Stored data
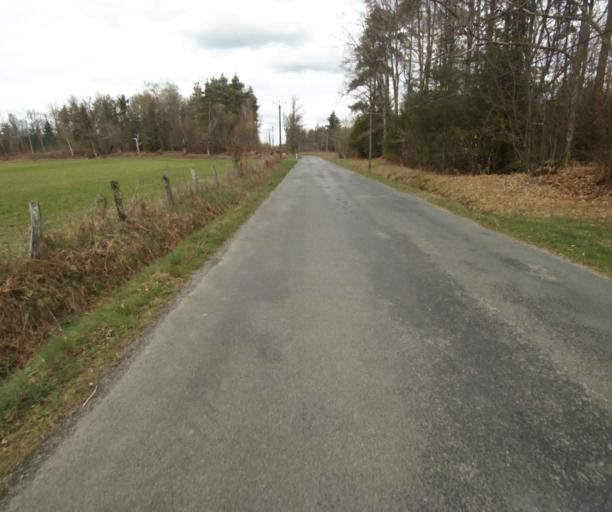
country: FR
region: Limousin
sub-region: Departement de la Correze
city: Argentat
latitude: 45.2158
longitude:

**WHAT IS EXPECTED:** Recast the data above as a numbered list with one line per item, omitting any blank lines. Leave the pictures out of your answer.

**IN RESPONSE:**
1. country: FR
2. region: Limousin
3. sub-region: Departement de la Correze
4. city: Argentat
5. latitude: 45.2158
6. longitude:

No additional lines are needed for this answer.